■ Exercise goal ■
Copy every line below that has the word "labels" in it.
##### Material provided #####
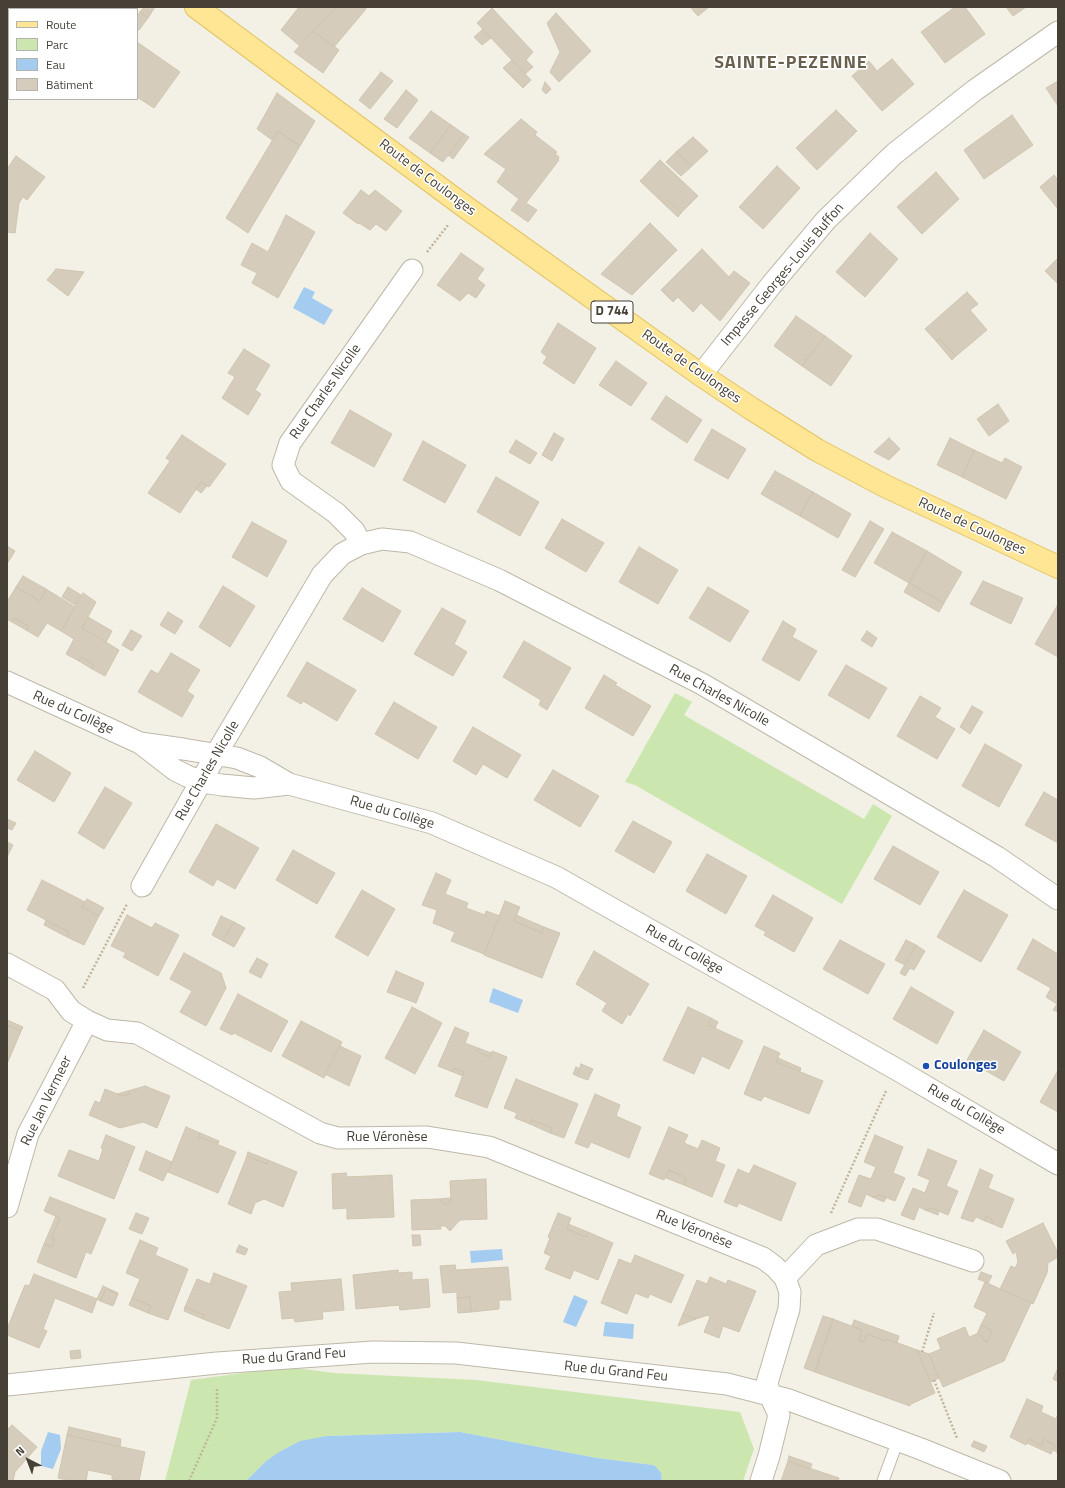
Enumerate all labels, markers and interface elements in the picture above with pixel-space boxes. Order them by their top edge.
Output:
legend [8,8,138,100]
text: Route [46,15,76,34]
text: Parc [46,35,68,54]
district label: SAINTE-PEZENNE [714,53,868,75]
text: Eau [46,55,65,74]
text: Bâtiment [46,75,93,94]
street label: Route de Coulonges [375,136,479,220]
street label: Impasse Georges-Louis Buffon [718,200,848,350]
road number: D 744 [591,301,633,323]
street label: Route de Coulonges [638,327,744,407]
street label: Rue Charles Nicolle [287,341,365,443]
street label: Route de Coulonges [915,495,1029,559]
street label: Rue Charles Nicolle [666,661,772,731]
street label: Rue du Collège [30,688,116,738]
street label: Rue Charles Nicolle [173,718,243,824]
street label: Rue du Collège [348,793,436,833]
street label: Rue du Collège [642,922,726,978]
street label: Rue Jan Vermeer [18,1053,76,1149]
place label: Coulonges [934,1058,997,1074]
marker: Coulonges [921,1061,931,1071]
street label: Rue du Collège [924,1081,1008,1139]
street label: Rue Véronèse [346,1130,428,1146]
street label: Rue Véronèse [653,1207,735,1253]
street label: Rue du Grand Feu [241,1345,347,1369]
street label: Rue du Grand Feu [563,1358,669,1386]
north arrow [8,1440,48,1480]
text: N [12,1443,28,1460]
#####
##### Material provided #####
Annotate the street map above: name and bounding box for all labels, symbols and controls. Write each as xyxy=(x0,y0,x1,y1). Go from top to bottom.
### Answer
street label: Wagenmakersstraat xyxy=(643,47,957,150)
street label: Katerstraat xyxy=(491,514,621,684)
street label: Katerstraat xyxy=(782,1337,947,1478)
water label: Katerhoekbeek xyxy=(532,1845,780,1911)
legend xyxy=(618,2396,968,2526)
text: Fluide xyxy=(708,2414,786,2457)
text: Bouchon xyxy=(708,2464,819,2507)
#####
■ Answer to this task ■
Enumerate all labels, markers and interface elements in the picture above with pixel-space boxes. Order them by their top edge.
Annotate the street map above: name and bounding box for all labels, symbols and controls. Write each as xyxy=(x0,y0,x1,y1). Go from top to bottom.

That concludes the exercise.